Saturday, June 01, 2024
61.0°F

Rep. Green, feds tussle

| March 16, 2019 1:00 AM

By RALPH BARTHOLDT

Hagadone News Network

Rathdrum lawmaker John Green says a federal indictment in Texas charging him with conspiracy to defraud the U.S. government is retribution by the feds.

Green, an attorney licensed to practice in Texas, told The Hagadone News Network on Friday that he’s being targeted because he has litigated many tax cases involving the Internal Revenue Service.

“They don’t like it when you stand up to them,” Green said. “I’ve said this before. The IRS is a criminal organization … They don’t care about the law. They do what they want to do.”

A federal grand jury sitting in Fort Worth, Texas, indicted Green and a Texas couple, longtime clients of Green’s, in July 2018, while Green was campaigning for Idaho House of Representatives Seat B in District 2.

Green handily won the election and has been participating in the current legislative session in Boise.

The couple, Thomas and Michelle Selgas, are separately charged with tax evasion. All three pleaded not guilty to the charges.

“The allegations are all absolutely false,” Green said. “My clients did not evade any taxes.”

The Selgases and Green are accused of defrauding the U.S. government by hiding the couple’s money from the IRS so it could not be taxed.

“The indictment charges that in furtherance of the conspiracy the Selgases transferred personal funds to Green’s IOLTA and that Green would pay personal expenses of the Selgases from his IOLTA,” said a U.S. Department of Justice press release last summer.

An IOLTA, or Interest on Lawyers’ Trust Account, is a bank account used by a lawyer to hold money in trust for clients.

The State Bar of Texas requires all lawyers who handle money for their clients to participate in the state’s IOLTA program, which provides a mechanism for funding legal aid for low-income Texans by collecting interest on client trust accounts.

“Only client funds that are nominal or held for a short period of time may be deposited into IOLTA accounts,” according to the website for the Texas Access to Justice Foundation, a nonprofit that administers the IOLTA program in the state.

Green is accused of maintaining several IOLTAs as part of the alleged tax evasion scheme involving the Selgases.

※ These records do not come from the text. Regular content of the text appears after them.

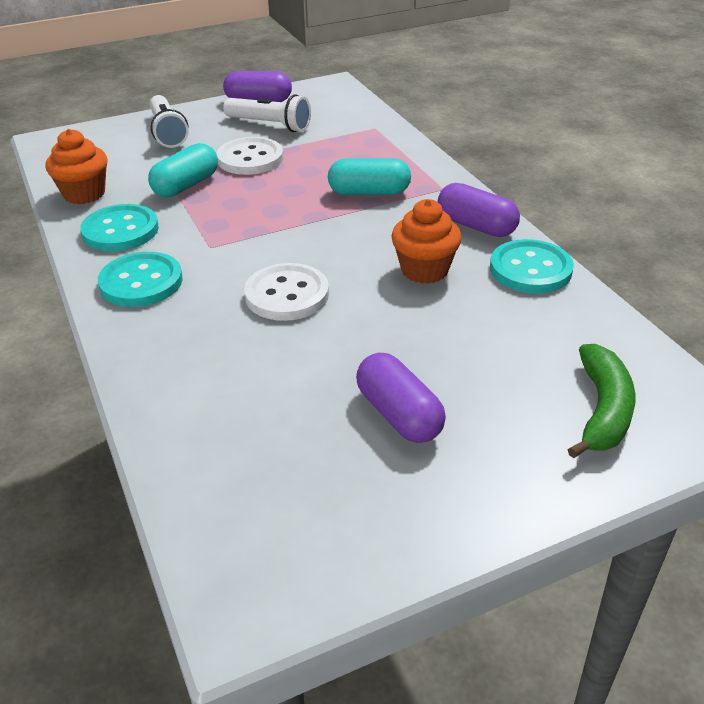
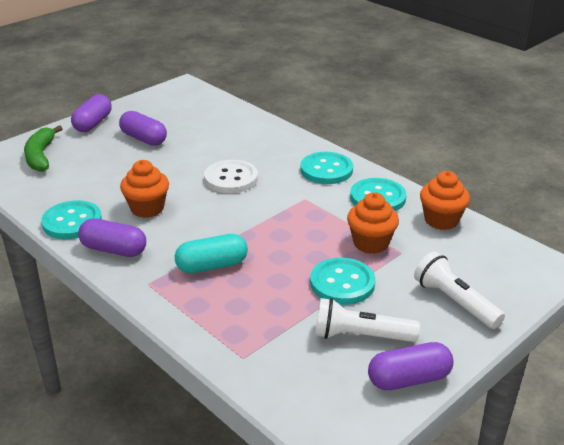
camera: 160 degrees right, 5 degrees down
turquoise capsule [148,143,218,197] -> orange cupcake [347,192,399,254]
white button [217,137,283,175] -> turquoise button [310,258,376,305]
none -> purple capsule [71,94,112,132]

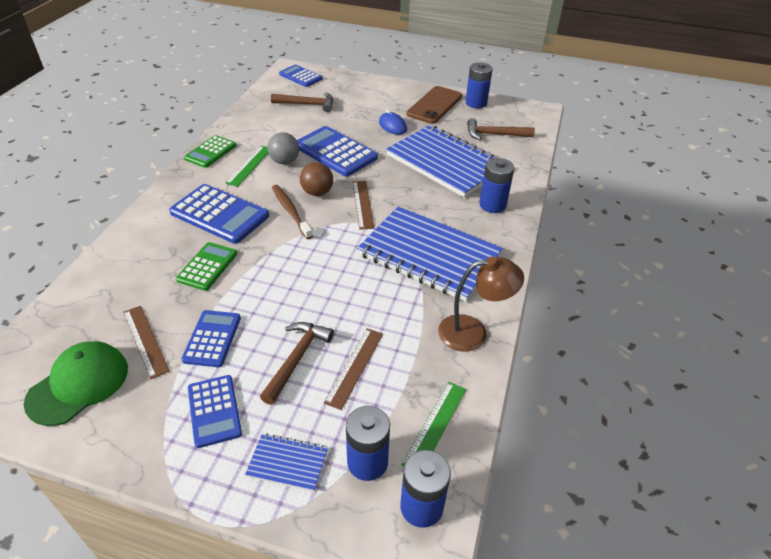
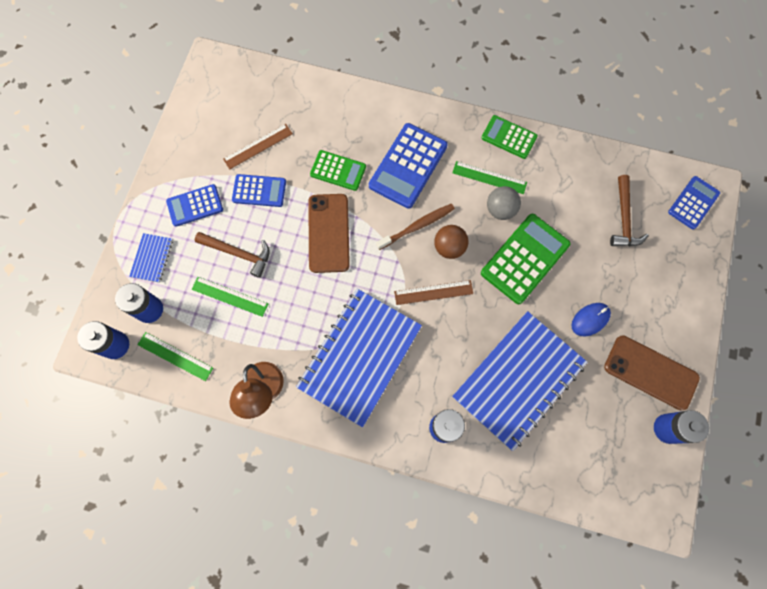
camera: 90 degrees right, 30 degrees up
green cap [24,341,128,426] -> none
blue calculator [297,126,378,177] -> green calculator [481,214,571,304]
brown ruler [324,328,383,410] -> green ruler [192,277,268,317]
brown hammer [467,118,535,140] -> none
none -> brown phone [308,194,350,273]

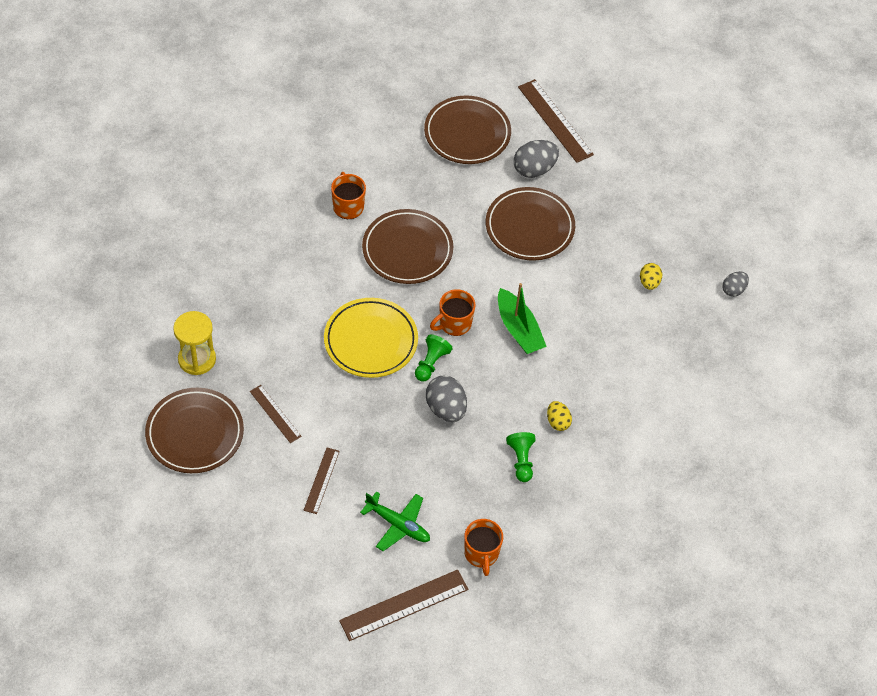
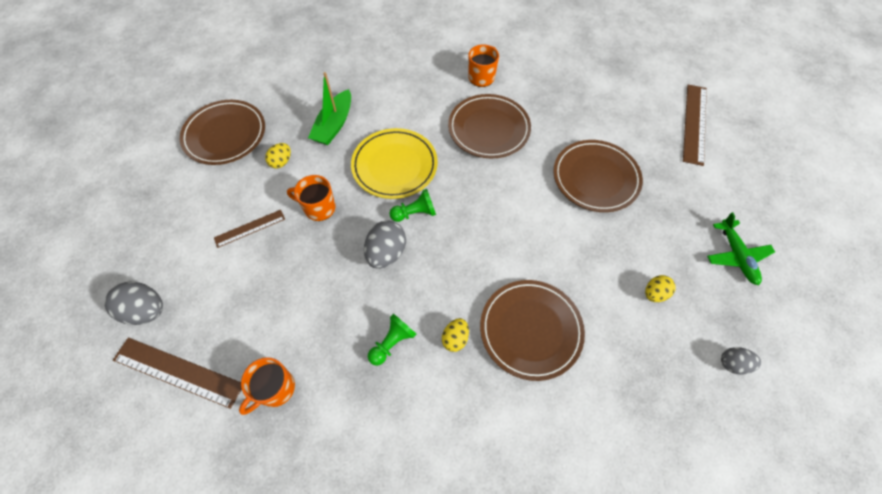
camera: 50 degrees right, 5 degrees up
yellow hourglass [173,311,216,375] -> none
brown ruler [250,385,301,443] -> yellow egg [265,143,291,168]
green plane [360,491,430,551] -> green plane moved to [707,212,775,285]
brown plate [424,95,511,164] -> brown plate moved to [480,280,585,381]
orange mug [430,289,475,336] -> orange mug moved to [287,175,335,221]
green boat [498,283,547,354] -> green boat moved to [308,72,351,145]
grey egg [514,140,559,178] -> grey egg moved to [105,282,163,325]

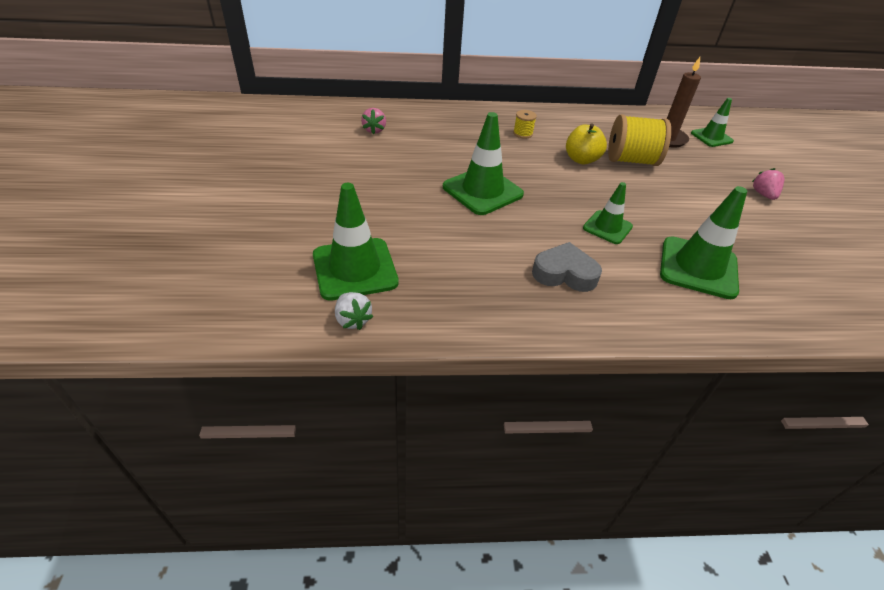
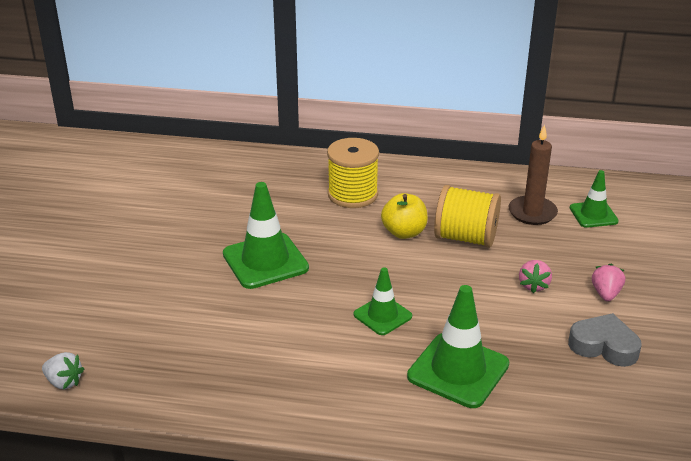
camera: 15 degrees right, 10 degrees down
green traffic cone [313,183,399,301] -> none
white strawberry [335,292,373,330] -> white strawberry turned 45 degrees counterclockwise [42,352,84,390]
pink strawberry [361,108,386,135] -> pink strawberry moved to [519,260,552,293]
yellow spool [513,110,537,139] -> yellow spool [327,138,379,208], size x2.11
grey heart [532,242,602,292] -> grey heart moved to [568,313,642,367]

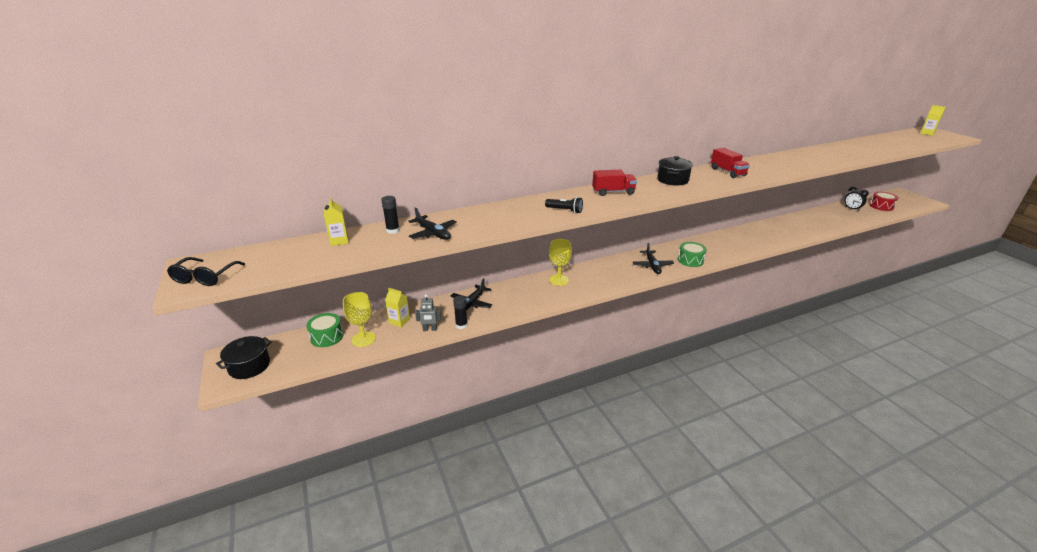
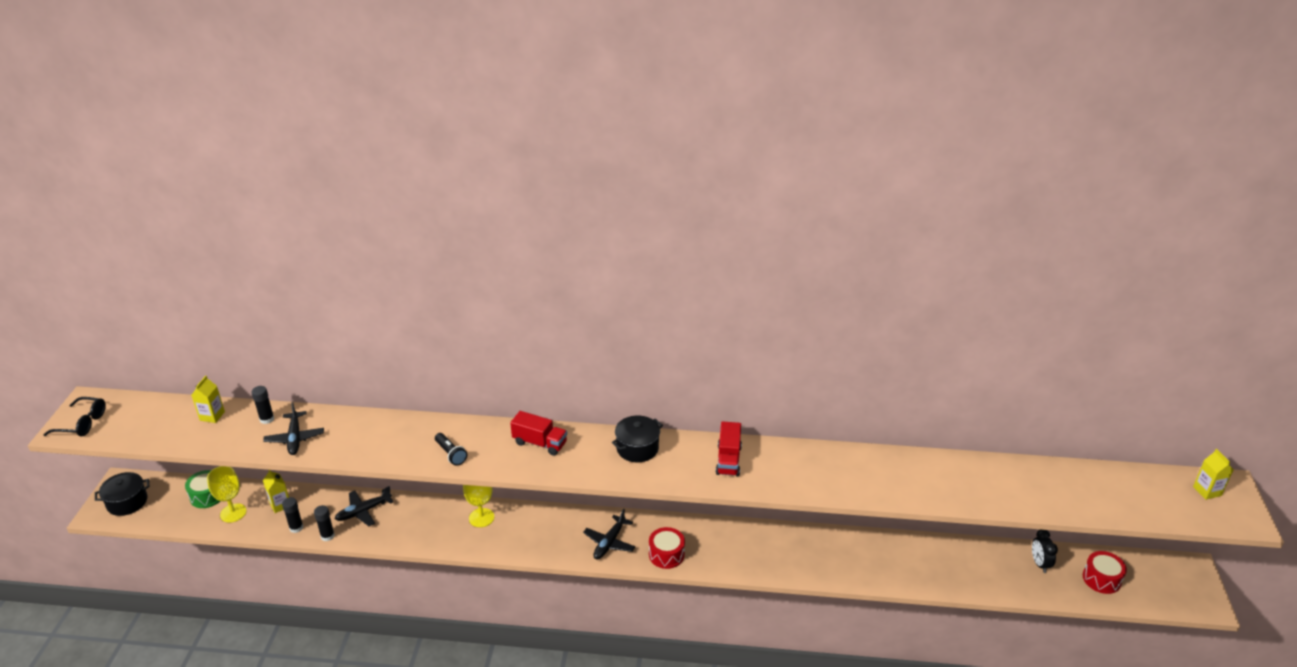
camera: 30 degrees right, 5 degrees up
black glasses [167,257,245,286] -> black glasses turned 120 degrees counterclockwise [43,397,106,436]
grey robot [415,294,441,331] -> black glue stick [282,497,303,533]
green drum [678,242,707,267] -> red drum [649,527,685,569]

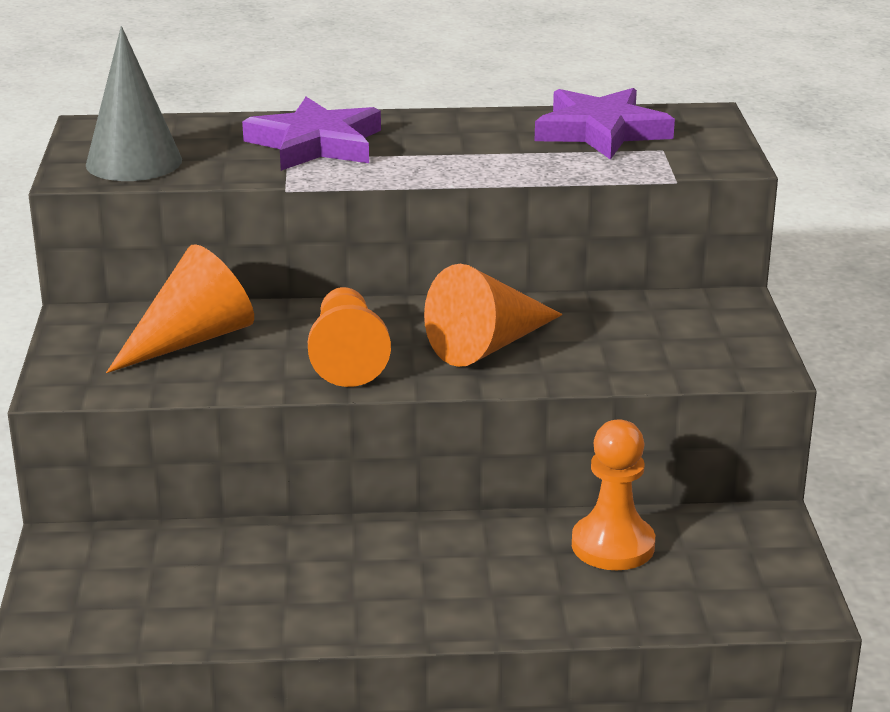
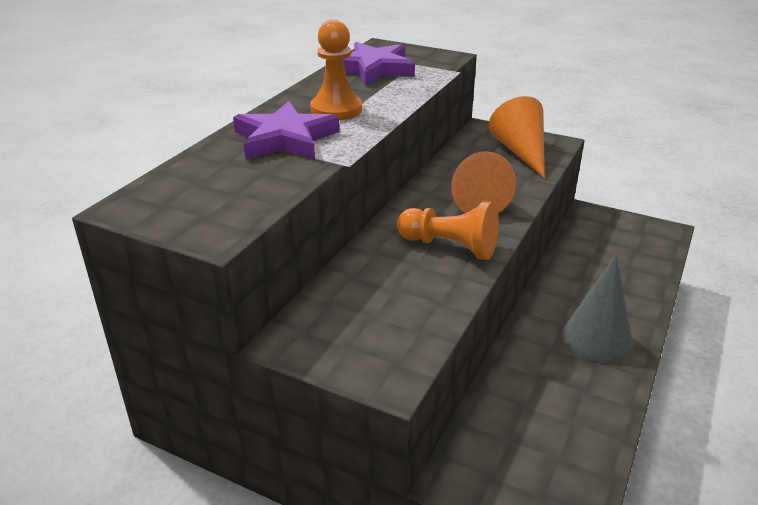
camera: 60 degrees left, 5 degrees up
grey cone [86,26,182,181] -> grey cone moved to [562,255,633,363]
orange cone [106,244,254,373] -> orange cone moved to [489,96,545,179]
orange pawn [572,419,655,570] -> orange pawn moved to [310,20,362,120]

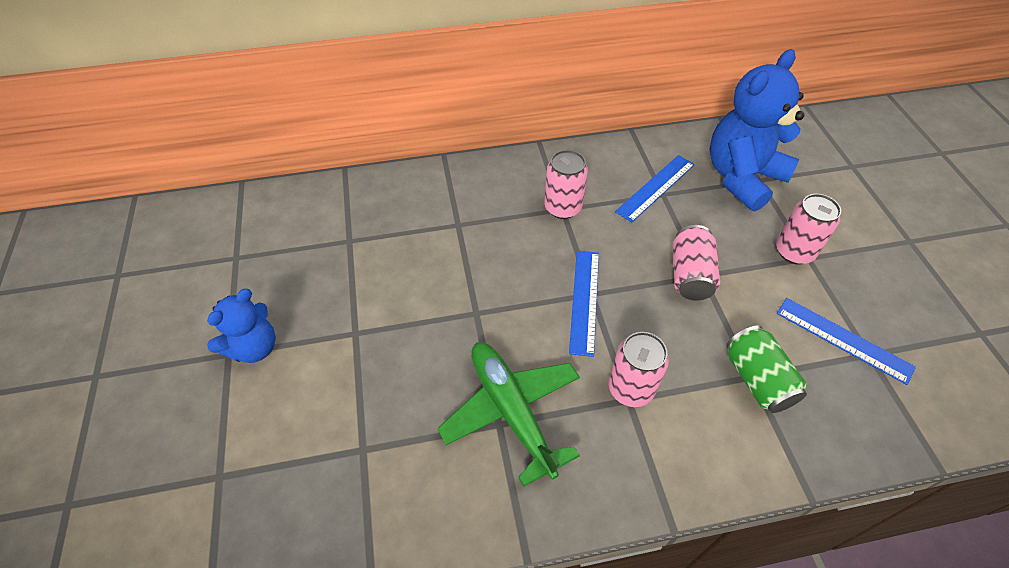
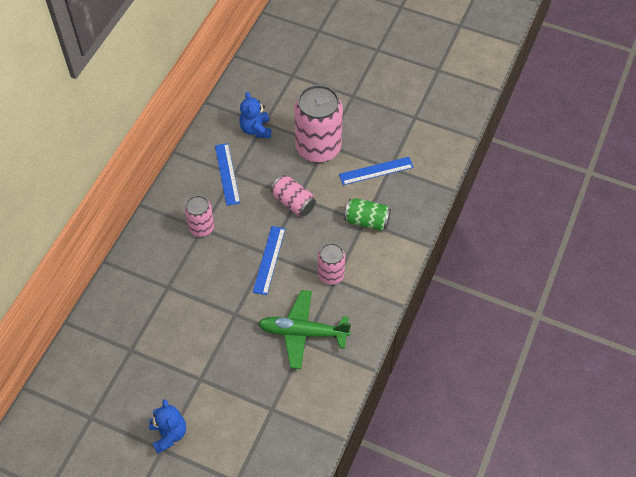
camera: 55 degrees left, 5 degrees up
blue ruler [569,251,599,357] -> blue ruler turned 60 degrees clockwise [253,226,285,295]
blue teddy bear [709,49,804,211] -> blue teddy bear [239,92,271,138], size x0.57
pink can [776,194,841,265] -> pink can [294,85,343,163], size x1.85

The Selgases, according to U.S. attorneys, deposited profits from the sale of gold coins, property and other income into several IOLTAs managed by Green, instead of depositing the proceeds into their own personal accounts. Their bills were reportedly paid from Green’s IOLTAs, in an effort to avoid being tracked and having to pay federal income taxes.

Green said there is no wrongdoing connected with his IOLTAs. He said it’s not unusual for attorneys to write checks from these accounts on behalf of their clients whose money is being held in trust.

“That’s just a common lawyer practice,” he said.

The trio is also accused of filing false tax returns.

If convicted, the Selgases face a maximum five-year prison sentence for tax evasion and five years on the conspiracy. Green faces a maximum five years for conspiracy.

During last year’s primary election, Green faced questions regarding his personal finances, which showed tax liens that had been filed against him. The liens had expired but were never settled.

Calling the liens “totally bogus,” Green said during the campaign that he had broken no laws and owed no money to the government.

“I don’t owe them anything,” he said at the time. “I’m in full compliance with all the federal tax laws.”

During an October hearing in the Texas case, Green’s attorney, Michael Louis Minns, called the case against his client “extraordinarily substantial and interesting with interesting idiosyncrasies in it.”

Minns asked for a continuance because of the more than 40,000 pages of documents attached to the case and because witnesses include people living in Texas and Idaho.

The case, he said, “has nothing to do with taxes.” Instead, Minns said, it deals with Green’s 1 percent partnership with the Selgases’ patent research company.

“They’re trying to intimidate me and the Selgases,” Green said Friday. “They’ve been threatening this for three years. They’ve never produced any evidence that would substantiate the claims.”

A trial is set for Sept. 23 in U.S. District Court Northern District of Texas Dallas Division.

Hagadone News Network staff writer Maureen Dolan contributed to this report.